Monday, March 26, 2007

The New One

The "new" one arrived the other week. 1964 vintage. Some blems and the stock finish is sub par. The wood is in good shape and the action tight. The original sight was switched out and the new version of the Semi-Buckhorn installed. The old sight arrived with the rifle in a plastic bag. The front sight had the bead filed off leaving a crude post. The hammer spring was also shortened, lightening the trigger pull but also causing light hammer strikes and FTFs.

My first trip to the range showed promise but the sights challenged my eyes. I ordered a new front sight (along with a new hammer spring) from Brownells and that greatly improved the sight picture. The preliminary results at the range improved as well. I believe this could be a more accurate rifle than the other.

Chronograph results (56*F)
Aguila SE Subsonic averaged 989 fps (vs. 994 in the 1965 Mountie). Very good accuracy.

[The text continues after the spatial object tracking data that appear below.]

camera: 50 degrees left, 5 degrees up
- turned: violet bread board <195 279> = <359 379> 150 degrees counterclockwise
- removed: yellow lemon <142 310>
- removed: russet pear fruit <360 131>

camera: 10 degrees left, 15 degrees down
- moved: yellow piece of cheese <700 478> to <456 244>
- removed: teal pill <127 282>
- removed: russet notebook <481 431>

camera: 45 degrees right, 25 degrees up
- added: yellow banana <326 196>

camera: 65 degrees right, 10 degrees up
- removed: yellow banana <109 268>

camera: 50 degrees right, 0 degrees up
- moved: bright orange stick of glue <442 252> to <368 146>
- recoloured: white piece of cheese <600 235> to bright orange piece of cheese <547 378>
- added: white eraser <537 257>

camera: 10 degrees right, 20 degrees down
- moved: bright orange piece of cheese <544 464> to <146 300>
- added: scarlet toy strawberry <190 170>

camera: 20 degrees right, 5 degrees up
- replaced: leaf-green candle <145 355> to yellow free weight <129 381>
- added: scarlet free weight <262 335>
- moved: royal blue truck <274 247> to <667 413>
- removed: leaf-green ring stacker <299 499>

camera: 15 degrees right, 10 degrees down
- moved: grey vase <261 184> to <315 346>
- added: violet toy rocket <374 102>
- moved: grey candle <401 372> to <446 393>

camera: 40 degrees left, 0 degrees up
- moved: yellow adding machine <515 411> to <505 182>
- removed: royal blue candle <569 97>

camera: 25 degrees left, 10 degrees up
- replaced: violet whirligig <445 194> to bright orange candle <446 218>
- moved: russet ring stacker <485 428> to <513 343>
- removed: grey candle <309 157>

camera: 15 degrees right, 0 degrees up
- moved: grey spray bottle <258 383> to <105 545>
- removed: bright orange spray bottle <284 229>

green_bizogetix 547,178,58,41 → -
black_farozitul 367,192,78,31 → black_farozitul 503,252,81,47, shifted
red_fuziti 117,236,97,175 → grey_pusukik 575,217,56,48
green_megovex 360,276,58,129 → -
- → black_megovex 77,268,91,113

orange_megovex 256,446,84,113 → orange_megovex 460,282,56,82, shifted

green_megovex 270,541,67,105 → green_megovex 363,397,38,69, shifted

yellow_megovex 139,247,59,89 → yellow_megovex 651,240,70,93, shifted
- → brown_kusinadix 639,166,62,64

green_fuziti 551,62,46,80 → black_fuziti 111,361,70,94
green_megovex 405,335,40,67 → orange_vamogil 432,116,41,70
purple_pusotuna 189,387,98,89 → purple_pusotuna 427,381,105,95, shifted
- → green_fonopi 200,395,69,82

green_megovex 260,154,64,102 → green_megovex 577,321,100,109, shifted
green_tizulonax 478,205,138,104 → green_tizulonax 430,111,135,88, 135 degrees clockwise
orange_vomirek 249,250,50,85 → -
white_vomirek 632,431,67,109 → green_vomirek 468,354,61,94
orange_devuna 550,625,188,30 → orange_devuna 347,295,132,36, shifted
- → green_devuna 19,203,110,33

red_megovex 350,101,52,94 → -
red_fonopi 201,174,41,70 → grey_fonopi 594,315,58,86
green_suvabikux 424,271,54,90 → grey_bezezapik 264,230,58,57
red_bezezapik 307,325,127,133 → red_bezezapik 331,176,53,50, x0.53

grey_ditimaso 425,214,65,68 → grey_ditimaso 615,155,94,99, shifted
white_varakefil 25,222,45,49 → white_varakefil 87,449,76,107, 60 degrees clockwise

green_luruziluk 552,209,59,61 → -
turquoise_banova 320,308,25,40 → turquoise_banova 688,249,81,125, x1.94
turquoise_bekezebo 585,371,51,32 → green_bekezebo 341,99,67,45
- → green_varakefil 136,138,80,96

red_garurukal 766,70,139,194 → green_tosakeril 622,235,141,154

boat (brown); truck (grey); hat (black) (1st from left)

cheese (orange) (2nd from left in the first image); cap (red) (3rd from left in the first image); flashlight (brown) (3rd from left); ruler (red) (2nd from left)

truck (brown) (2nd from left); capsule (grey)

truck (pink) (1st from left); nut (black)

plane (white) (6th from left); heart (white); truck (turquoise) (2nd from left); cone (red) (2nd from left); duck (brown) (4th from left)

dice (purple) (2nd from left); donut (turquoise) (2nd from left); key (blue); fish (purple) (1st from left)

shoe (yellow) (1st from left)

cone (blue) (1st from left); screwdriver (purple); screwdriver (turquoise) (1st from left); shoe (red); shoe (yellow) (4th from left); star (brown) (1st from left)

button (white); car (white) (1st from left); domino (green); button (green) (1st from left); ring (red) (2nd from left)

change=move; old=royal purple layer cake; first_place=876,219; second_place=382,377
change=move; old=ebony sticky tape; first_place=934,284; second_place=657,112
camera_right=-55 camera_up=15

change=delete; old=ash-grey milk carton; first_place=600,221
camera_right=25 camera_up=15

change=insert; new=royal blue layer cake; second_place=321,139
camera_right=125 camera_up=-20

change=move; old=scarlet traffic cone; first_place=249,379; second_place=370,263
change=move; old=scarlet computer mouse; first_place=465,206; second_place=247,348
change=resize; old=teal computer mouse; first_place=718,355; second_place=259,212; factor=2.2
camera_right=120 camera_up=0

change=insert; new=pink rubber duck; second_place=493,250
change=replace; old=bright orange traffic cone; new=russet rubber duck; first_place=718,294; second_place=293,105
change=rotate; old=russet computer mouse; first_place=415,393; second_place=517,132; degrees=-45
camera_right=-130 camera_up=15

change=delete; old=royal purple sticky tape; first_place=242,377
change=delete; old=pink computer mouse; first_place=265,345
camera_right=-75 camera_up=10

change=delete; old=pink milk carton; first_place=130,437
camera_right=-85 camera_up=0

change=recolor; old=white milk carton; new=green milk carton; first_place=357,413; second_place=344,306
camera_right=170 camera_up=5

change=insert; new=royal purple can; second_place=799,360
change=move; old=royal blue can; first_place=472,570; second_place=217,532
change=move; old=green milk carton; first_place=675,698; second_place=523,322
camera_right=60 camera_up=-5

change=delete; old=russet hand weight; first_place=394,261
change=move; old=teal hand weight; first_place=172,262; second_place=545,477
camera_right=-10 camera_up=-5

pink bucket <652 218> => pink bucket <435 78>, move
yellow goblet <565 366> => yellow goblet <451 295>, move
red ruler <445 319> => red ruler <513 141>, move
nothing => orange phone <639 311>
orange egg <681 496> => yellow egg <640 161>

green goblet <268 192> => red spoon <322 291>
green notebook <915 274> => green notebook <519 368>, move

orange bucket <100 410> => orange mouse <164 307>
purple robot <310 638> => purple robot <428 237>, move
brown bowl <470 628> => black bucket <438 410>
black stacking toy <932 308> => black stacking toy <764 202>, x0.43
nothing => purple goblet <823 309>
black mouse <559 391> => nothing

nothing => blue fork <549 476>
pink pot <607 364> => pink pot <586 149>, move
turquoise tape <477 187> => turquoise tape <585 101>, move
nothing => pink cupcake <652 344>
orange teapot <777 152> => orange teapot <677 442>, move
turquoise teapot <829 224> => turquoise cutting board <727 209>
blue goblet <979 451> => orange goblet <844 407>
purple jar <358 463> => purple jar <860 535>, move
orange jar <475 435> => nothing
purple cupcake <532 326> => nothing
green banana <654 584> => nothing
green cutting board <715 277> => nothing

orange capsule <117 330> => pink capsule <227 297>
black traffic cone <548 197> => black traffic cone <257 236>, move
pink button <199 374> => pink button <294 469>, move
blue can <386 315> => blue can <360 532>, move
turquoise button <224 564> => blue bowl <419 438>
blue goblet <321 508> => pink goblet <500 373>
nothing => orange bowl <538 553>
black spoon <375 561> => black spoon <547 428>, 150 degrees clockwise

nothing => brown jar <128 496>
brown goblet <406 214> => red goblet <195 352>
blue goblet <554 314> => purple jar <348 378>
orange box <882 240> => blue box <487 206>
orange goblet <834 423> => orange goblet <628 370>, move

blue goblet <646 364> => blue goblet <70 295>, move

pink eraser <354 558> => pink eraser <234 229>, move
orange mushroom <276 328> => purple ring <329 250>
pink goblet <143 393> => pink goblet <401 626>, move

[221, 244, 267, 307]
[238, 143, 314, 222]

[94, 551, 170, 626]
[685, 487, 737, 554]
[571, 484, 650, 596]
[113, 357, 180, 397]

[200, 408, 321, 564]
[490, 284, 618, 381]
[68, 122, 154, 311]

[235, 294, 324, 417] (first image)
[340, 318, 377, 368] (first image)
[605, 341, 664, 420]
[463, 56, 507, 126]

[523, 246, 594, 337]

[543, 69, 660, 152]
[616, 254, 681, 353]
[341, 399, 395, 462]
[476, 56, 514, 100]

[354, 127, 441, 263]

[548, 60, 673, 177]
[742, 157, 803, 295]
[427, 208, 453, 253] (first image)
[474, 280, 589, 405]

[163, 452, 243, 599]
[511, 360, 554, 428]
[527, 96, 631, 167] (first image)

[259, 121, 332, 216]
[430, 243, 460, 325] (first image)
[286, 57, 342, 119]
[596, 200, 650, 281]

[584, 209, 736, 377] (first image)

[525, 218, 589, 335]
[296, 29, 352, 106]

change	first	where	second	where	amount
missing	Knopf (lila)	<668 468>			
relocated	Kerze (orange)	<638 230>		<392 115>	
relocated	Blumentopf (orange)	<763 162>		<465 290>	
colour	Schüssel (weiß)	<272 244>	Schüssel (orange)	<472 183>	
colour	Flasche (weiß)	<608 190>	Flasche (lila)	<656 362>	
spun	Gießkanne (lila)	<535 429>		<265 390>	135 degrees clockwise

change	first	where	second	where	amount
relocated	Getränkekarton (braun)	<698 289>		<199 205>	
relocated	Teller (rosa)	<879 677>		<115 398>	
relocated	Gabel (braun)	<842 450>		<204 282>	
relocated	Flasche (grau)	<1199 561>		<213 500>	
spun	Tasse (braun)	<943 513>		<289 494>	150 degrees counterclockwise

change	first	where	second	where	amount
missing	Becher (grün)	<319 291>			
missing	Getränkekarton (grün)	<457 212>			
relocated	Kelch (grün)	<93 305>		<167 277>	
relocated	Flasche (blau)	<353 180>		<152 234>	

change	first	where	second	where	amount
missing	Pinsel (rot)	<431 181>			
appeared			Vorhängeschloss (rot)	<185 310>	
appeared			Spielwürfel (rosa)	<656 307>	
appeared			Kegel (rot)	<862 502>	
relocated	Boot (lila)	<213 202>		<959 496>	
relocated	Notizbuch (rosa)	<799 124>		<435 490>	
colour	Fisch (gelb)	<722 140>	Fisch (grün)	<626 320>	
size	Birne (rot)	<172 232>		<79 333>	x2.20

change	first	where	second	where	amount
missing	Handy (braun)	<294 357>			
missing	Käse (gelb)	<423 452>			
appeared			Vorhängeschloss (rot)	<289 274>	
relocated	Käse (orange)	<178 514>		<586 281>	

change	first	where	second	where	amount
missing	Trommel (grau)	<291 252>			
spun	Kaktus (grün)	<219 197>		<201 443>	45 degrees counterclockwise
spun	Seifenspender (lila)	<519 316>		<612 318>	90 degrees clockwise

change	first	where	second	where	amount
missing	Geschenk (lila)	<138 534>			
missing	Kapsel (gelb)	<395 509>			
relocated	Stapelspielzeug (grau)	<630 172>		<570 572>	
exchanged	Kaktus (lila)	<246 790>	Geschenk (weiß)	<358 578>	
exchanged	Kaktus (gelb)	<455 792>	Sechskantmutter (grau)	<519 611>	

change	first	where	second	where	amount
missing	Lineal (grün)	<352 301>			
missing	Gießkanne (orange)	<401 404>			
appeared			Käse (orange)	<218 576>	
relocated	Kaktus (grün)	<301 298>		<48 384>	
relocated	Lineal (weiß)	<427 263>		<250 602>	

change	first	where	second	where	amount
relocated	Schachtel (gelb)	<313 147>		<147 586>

Federal Bulk Ammo averaged 1166 fps and also show very good accuracy potential. The suprise was that it was nearly 100 fps slower than the 1965 Mountie which spit them out at 1054 fps last year using the same ammo brand but different lot #.

To know if it is the rifle or the ammo I will have to bring both Mounties out together and shoot some strings from the same ammo Lot.

Monday, March 05, 2007

Another Mountie

As if one was not enough, I have just agreed to another trade for another Mountie...

Gone is my 39A and a Mountie will be on its way this week.

Two Mounties! How great is that?

Saturday, February 10, 2007

Gave up a TDS, gained a Cowboy

I traded the TDS (in part) for an 1894CB "Cowboy Limited." So far I am pleased with my choice. Though the TDS was a unique and fun rimfire the Cowboy is enriching my Marlin experience.

I've had the Cowboy out to the range a few times now breaking it in, getting familiar with it and dialing in loads. Here is the report from yesterday's trip to the range.

Marlin 1894CB
in 45 Colt, 20" barrel, open sights.
Range conditions, variable wind, mostly cloudy and 52*F

The 1894CB has shown some promise with 255gr SWC Laser-Cast bullets over SR 4756 so I decided explore this combination further. At 10 grains (Speer #13 Max <14,000 PSI) this load burns pretty clean, showed signs of being accurate and averaged 1084 fps in my earlier testing. Today it scooted along a little quicker, clocking 1099 fps (warmer weather?). It also produced the best accuracy. Target pick at:

1-1/4" center to center at 50 yards. Not bad for open sights.

On my previous trip to the range I worked up to 11 gr of SR4756 (~1200 fps) and had supurb accuracy. Today I worked up to 12 grains from there. The accuracy erroded slightly but 11.5 grains got me 1254 fps average and 12 grains got me 1300 fps. The POI for the 12 grain load was 4" lower (and slightly left) than the 10 grain load at 50 yards with the same POA.

There was no stickyness at all in either my 1894CB or Ruger BH with any of these loads.

Other notes:
The 1894CB's accuracy is best with a well fouled bore.

The SR 5756 burns quite clean. Its fluffy flakes fill the case nicely.

4-5/8" BH chrony data:
11.5 gr = 1021 fps
12 gr = 1107 fps

Saturday, January 20, 2007

Let one go

Having three Marlin 39's might be considered over-indulgent. I enjoy(ed) each of them but found the Moutie to be so perfect the others stayed in the safe. So, when something else came along (Marlin 1894CB) I was willing to trade one.

SPF is the 39TDS. Good accurate little carbine. The niche it filled in my collection was for an inside the pack carbine. It was a little heavy for the role, and took up a lot more space than a Single Six. If a rifle/carbine is needed there is very little penalty incurred in weight or size by utilizing the Mountie. Not really considering myself a collector, I was willing to part with it when another deal intrigued me.